Financement durable : le Gabon décroche un soutien financier du Bezos Earth Fund de plus de 120 milliards de FCFA
Le Gabon vient de franchir une étape historique dans sa stratégie de préservation environnementale. Le projet ambitieux baptisé « Gabon Infini », un plan de conservation global évalué à 200 millions de dollars soit environ 121 milliards de FCFA, a officiellement reçu le soutien financier du Bezos Earth Fund et de l’organisation The Nature Conservancy (TNC).
Ce partenariat ne ressemble à aucune aide au développement classique. Il repose sur le mécanisme novateur du Project Finance for Permanence (PFP). Contrairement aux subventions éphémères, ce modèle garantit un financement stable et structuré sur plus de dix ans.
L’enveloppe de 121 milliards de FCFA comprend des dons philanthropiques internationaux, notamment ceux de la fondation créée par Jeff Bezos, et des engagements directs de l’État gabonais. Ce montage financier confirme le statut du Gabon en tant que leader mondial de la protection des forêts tropicales, capable d’attirer les plus grands capitaux privés de la planète.
Les trois piliers stratégiques de « Gabon Infini »
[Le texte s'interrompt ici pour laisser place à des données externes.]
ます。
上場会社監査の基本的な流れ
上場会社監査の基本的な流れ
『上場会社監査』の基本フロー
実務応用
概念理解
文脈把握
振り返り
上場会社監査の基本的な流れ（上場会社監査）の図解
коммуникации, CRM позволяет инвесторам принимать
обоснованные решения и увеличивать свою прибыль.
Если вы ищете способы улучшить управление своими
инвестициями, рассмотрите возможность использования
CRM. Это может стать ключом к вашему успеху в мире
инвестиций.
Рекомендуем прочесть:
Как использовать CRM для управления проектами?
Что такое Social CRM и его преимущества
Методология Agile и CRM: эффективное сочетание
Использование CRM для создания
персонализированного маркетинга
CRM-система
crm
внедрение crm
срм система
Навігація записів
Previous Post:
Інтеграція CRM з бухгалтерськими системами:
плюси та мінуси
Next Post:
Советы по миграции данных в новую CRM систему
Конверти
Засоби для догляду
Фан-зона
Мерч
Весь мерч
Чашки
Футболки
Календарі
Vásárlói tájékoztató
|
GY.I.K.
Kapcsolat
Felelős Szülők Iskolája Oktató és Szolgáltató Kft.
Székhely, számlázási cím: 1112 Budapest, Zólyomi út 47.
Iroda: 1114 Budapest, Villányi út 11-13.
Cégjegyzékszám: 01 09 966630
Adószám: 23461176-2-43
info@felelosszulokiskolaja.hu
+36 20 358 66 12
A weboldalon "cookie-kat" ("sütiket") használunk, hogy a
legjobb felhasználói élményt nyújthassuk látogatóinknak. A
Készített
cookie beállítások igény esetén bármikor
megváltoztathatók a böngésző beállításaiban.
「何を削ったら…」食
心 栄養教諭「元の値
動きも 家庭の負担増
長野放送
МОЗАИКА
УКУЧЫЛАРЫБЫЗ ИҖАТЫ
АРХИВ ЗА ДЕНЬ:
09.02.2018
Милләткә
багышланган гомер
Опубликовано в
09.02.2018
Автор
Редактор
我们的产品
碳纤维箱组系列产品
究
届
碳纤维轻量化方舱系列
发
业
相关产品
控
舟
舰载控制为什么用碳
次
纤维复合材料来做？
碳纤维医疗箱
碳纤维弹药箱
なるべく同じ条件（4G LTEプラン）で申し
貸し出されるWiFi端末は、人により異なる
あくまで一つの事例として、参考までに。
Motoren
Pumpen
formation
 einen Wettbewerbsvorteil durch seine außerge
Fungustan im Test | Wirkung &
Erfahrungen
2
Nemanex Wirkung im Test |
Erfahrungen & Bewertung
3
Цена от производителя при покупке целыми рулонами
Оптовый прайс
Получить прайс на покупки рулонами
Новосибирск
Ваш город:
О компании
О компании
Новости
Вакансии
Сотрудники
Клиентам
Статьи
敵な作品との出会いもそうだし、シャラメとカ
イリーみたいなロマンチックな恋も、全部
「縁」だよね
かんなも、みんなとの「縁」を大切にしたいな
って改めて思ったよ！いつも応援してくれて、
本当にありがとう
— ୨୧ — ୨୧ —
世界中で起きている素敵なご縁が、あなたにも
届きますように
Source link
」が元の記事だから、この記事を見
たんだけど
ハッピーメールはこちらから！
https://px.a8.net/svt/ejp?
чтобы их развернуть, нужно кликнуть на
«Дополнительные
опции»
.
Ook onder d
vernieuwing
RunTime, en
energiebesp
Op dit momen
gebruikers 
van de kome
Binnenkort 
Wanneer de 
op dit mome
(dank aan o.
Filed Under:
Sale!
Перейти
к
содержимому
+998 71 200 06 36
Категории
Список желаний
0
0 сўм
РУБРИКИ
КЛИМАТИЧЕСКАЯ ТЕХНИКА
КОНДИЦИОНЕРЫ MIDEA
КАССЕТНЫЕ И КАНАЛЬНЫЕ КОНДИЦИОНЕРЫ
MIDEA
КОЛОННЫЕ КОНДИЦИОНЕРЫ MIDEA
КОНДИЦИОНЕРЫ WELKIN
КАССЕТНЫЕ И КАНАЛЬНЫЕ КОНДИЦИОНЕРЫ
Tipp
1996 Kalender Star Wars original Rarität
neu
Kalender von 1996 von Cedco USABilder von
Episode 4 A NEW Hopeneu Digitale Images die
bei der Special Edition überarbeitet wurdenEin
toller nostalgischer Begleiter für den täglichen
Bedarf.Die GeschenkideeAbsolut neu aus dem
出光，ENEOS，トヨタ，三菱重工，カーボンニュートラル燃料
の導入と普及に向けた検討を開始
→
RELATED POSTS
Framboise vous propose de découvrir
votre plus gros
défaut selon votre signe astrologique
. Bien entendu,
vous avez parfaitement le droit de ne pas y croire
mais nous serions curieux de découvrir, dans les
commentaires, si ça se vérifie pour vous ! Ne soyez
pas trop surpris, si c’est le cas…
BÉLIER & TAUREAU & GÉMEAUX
L’objectif affiché est clair : sanctuariser 30 % des terres, des rivières et des espaces marins du pays d’ici 2030. Le projet s’articule autour de trois axes fondamentaux notamment le renforcement de la gestion de 3,9 millions d’hectares de forêts et la protection de 18 000 km de cours d’eau; la création d’environ 100 000 emplois verts dans les secteurs de l’écotourisme et de l’agriculture durable et la souveraineté économique
Ainsi, l’ambition est de transformer la conservation en une ressource financière pérenne, offrant une alternative solide aux revenus volatils issus de l’exploitation pétrolière.
Une reconnaissance des services écosystémiques
Avec une couverture forestière atteignant 88 % de son territoire, le Gabon est l’un des rares « pays poumons » à absorber plus de carbone qu’il n’en émet. Pour les experts de Bloomberg et de TNC, ces 121 milliards de FCFA ne constituent pas une simple aide, mais une véritable rémunération pour les services écosystémiques que le pays rend à l’équilibre climatique mondial. En monétisant son capital naturel, le Gabon prouve que la forêt peut rapporter autant, sinon plus, debout que coupée.